Vayamos un poco más atrás. Desde 1995 el gobierno de Ernesto Zedillo fue extendiendo en la entonces llamada “zona de conflicto” el fenómeno de la paramilitarización de comunidades, simétrica a la masiva ocupación militar decretada el 8 de febrero de ese año, cuando el gobierno salió a la caza de la comandancia zapatista, lanzó una ofensiva de tropas en la selva Lacandona, la zona norte y los Altos, y prácticamente ocupó las comunidades.
Con ello, el Ejecutivo quebrantaba su palabra, una oferta de diálogo hecha al EZLN poco antes de la ofensiva, mediante el secretario de Gobernación, Esteban Moctezuma, y la subsecretaria Beatriz Paredes. Ese encuentro abortado quiso funcionar como carnada para capturar a la comandancia rebelde. Desde entonces, los zapatistas llaman a aquello “la traición de Zedillo”. No sería la única. Otra más cancelaría las negociaciones de paz (que no se han vuelto a concretar) al incumplir los acuerdos de San Andrés, firmados en febrero de 1996 por los representantes del gobierno federal y directamente aprobados por el secretario Chuayffet. Su antecesor Moctezuma había dejado el cargo un año atrás, a raíz de su “negociación” desfondada por el propio presidente.
Se fueron sucediendo episodios diversos, algunos de envergadura. Los gobernadores priístas de Chiapas caían uno tras otro, antes y después de las elecciones de 1995, oficialmente “ganadas” por el candidato del PRI, Eduardo Robledo Rincón, en un ambiente de fraude e imposición. El presunto perdedor, Amado Avendaño, tras sobrevivir a un atentado que lo dejó en silla de ruedas varios meses, se convirtió en “gobernador en rebeldía” con el apoyo del PRD, las organizaciones independientes, la sociedad civil y el EZLN. Robledo dejaría el cargo en pocas semanas, y lo sustituyó Julio César Ruiz Ferro, ex funcionario federal que desconocía por completo la entidad. Su mandato, que culminó abruptamente con la matanza de Acteal, fue pasivo y obediente a una política trazada desde arriba.

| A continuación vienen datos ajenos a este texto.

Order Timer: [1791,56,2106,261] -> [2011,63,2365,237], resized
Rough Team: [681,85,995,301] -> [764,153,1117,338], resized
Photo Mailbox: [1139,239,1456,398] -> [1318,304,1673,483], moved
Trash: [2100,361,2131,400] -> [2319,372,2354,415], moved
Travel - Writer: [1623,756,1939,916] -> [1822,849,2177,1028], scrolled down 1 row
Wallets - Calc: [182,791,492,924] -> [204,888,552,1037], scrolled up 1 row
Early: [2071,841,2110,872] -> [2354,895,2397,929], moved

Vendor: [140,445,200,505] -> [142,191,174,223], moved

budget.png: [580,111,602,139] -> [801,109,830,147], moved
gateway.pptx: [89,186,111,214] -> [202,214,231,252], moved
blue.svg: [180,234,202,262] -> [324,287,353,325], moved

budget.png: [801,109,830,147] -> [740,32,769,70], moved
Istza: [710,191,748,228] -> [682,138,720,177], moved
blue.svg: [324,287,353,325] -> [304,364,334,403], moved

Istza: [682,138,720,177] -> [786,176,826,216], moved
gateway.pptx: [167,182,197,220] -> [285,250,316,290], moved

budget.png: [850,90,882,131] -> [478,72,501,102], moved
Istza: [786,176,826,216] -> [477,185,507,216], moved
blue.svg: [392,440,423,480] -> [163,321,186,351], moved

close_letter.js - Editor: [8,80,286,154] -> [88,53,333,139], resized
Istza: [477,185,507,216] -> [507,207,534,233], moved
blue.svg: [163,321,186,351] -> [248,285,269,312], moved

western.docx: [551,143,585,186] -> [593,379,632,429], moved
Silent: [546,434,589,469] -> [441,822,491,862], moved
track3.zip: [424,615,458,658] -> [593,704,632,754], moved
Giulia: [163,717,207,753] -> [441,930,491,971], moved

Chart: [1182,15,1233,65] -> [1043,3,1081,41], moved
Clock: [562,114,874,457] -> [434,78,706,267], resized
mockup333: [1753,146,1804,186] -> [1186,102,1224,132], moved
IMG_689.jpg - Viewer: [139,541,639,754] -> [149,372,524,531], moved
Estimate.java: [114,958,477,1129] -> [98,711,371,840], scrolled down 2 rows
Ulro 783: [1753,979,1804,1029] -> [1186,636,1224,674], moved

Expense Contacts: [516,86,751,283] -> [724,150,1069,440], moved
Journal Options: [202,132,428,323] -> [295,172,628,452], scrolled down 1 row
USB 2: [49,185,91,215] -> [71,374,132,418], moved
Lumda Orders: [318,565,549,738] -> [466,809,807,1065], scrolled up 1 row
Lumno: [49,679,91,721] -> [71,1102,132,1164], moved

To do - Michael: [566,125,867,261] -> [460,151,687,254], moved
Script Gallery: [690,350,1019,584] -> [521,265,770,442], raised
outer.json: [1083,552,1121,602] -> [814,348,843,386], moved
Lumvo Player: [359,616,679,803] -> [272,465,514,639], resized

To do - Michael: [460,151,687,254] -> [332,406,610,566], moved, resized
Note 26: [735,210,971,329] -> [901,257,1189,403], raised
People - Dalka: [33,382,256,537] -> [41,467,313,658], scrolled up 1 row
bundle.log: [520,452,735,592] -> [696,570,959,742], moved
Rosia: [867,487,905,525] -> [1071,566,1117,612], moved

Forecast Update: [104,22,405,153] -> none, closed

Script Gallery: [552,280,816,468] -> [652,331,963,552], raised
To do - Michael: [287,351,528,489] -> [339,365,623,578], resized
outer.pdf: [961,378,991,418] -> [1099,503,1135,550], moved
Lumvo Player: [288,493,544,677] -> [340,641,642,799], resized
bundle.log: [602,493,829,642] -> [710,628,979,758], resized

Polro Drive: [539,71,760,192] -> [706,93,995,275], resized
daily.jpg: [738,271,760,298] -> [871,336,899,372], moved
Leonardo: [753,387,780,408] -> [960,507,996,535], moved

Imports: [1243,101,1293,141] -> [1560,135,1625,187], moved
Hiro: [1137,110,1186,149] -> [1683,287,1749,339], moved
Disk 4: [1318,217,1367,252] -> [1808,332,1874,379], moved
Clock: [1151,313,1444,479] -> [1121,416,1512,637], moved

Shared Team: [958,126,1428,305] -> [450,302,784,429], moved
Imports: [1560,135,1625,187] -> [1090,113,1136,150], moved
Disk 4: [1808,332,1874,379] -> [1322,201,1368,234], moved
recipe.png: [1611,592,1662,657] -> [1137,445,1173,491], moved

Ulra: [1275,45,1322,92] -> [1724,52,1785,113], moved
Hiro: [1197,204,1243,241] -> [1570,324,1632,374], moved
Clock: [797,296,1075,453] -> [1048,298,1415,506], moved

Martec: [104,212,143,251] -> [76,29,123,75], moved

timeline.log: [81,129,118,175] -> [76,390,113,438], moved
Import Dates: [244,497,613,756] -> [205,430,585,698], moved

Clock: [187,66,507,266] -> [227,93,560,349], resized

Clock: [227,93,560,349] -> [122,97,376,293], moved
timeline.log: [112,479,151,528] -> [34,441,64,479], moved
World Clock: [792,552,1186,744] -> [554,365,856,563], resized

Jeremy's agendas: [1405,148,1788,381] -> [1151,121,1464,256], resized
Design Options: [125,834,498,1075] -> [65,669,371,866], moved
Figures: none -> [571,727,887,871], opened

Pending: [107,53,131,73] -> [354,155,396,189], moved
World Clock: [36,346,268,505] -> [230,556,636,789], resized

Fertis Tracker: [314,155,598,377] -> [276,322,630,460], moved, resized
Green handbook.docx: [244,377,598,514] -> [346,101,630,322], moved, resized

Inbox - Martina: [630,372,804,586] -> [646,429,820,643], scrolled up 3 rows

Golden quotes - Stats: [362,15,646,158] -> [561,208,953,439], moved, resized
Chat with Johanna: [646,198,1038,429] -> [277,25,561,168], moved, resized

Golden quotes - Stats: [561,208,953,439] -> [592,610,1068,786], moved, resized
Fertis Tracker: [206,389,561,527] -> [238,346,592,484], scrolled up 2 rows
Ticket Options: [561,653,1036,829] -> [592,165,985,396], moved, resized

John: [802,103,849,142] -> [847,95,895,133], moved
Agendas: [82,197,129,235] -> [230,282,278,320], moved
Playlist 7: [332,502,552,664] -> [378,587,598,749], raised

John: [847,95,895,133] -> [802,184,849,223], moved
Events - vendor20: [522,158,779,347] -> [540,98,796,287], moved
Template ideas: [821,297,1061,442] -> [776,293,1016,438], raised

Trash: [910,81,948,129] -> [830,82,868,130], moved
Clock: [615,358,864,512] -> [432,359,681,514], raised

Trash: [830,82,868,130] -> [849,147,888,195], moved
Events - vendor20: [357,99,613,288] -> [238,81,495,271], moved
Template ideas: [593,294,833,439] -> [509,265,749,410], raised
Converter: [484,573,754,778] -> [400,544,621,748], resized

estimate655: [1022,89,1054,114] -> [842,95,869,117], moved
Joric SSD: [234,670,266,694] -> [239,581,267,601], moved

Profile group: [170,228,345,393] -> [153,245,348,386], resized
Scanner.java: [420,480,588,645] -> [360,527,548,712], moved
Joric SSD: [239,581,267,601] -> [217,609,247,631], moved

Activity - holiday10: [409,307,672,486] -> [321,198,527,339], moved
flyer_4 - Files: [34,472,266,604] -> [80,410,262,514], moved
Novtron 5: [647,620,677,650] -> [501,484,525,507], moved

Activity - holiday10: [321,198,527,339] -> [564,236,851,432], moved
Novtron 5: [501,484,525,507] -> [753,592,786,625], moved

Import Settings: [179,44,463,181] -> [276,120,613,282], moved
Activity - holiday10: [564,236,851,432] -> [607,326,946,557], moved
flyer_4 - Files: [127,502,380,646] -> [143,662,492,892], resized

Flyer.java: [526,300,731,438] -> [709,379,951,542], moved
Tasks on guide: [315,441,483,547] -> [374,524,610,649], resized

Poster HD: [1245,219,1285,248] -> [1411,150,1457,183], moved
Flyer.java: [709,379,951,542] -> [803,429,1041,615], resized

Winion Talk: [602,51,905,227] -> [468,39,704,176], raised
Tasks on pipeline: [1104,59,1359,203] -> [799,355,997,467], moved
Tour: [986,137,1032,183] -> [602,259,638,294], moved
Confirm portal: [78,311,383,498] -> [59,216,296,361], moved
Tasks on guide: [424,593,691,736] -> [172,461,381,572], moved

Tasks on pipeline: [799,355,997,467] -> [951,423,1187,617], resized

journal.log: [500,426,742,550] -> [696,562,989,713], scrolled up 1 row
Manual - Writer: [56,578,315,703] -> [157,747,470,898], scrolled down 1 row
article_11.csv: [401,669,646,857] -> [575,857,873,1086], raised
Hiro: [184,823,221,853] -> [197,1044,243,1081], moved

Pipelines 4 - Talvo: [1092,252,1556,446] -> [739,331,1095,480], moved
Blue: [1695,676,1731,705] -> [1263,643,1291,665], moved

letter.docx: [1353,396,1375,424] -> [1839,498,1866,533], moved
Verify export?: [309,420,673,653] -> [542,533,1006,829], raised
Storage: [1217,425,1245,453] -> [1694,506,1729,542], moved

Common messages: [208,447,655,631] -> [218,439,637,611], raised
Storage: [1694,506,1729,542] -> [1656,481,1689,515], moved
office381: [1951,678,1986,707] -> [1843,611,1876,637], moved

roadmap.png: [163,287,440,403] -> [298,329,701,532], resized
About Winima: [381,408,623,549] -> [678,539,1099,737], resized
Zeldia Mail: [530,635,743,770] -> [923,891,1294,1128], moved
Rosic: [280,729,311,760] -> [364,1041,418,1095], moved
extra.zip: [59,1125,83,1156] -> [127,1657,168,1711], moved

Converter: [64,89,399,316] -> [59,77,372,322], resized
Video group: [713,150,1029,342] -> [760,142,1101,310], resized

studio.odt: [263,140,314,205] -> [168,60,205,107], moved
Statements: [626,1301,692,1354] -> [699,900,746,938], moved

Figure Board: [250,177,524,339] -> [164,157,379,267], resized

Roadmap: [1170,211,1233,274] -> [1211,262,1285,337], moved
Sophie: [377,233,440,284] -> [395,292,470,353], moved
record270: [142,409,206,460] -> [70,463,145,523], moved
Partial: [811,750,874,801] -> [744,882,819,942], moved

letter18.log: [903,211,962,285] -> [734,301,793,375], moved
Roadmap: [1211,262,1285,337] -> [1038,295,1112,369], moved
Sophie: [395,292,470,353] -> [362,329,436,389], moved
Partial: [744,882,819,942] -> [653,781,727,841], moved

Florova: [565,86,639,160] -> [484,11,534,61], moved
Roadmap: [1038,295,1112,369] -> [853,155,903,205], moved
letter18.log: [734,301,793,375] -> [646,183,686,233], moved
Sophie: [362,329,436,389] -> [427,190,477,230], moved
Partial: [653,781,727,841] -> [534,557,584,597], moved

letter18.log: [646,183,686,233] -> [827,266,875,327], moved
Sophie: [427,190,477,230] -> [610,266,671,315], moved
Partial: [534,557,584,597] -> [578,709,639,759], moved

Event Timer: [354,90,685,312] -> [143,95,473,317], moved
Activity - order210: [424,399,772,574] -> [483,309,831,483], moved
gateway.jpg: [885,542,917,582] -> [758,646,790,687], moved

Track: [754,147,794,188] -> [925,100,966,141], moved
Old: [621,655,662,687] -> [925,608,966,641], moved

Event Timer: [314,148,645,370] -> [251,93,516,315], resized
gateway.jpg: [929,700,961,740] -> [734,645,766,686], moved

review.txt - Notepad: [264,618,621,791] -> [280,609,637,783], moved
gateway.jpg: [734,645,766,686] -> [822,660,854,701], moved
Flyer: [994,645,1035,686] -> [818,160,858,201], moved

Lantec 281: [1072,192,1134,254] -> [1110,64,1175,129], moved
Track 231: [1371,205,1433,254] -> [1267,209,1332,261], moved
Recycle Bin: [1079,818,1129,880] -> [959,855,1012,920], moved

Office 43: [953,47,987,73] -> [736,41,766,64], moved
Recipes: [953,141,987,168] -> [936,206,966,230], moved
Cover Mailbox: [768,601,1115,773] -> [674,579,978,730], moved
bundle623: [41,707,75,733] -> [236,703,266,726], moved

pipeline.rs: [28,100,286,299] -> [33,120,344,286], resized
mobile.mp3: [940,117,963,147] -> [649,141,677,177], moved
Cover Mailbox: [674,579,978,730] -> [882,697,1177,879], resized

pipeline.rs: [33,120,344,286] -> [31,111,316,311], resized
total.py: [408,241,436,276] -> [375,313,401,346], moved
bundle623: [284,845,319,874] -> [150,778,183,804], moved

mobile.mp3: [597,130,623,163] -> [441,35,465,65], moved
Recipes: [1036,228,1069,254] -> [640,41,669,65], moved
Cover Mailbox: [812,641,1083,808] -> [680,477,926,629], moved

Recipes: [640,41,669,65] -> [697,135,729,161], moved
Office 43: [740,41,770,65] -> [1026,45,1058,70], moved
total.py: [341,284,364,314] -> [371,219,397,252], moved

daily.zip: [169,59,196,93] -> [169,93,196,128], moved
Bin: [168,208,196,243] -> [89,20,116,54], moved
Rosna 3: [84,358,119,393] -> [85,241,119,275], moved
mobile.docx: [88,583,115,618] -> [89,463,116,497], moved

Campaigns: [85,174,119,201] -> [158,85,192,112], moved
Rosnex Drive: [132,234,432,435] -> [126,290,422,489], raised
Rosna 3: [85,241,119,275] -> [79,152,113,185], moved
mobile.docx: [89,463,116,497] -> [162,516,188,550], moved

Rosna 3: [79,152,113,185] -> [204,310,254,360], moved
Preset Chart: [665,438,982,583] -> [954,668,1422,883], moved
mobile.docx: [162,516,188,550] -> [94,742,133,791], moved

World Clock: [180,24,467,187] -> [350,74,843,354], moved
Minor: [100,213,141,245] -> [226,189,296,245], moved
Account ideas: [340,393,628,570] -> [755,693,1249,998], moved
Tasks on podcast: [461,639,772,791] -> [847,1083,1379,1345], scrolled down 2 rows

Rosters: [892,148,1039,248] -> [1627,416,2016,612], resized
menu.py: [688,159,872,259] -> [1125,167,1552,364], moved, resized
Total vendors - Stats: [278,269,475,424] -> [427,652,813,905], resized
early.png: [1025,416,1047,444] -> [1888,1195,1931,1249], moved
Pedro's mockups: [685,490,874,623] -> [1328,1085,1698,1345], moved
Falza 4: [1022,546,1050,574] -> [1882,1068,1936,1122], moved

El verdadero “gobierno” de Chiapas lo ejercía el Ejército; la administración ruizferrista colaboraba o dejaba hacer. Como jefe militar en la zona de conflicto fungía desde 1995 el general Mario Renán Castillo Fernández, quien así llegó a ser un “jefe de ejércitos”, algo que hasta entonces sólo podía ser el secretario de Defensa Nacional, a la sazón el general Enrique Cervantes Aguirre. Remplazado por el general José Gómez Salazar, Renán Castillo dejaría el cargo el 16 de noviembre de
Mes y medio antes de la tragedia, los investigadores Andrés Aubry y Angélica Inda recapitulaban: “La colaboración de los políticos con la ‘guerra irregular’, mexicanización semántica del conflicto de baja intensidad, hace resurgir ante nuestros ojos un nuevo actor, el paramilitar”.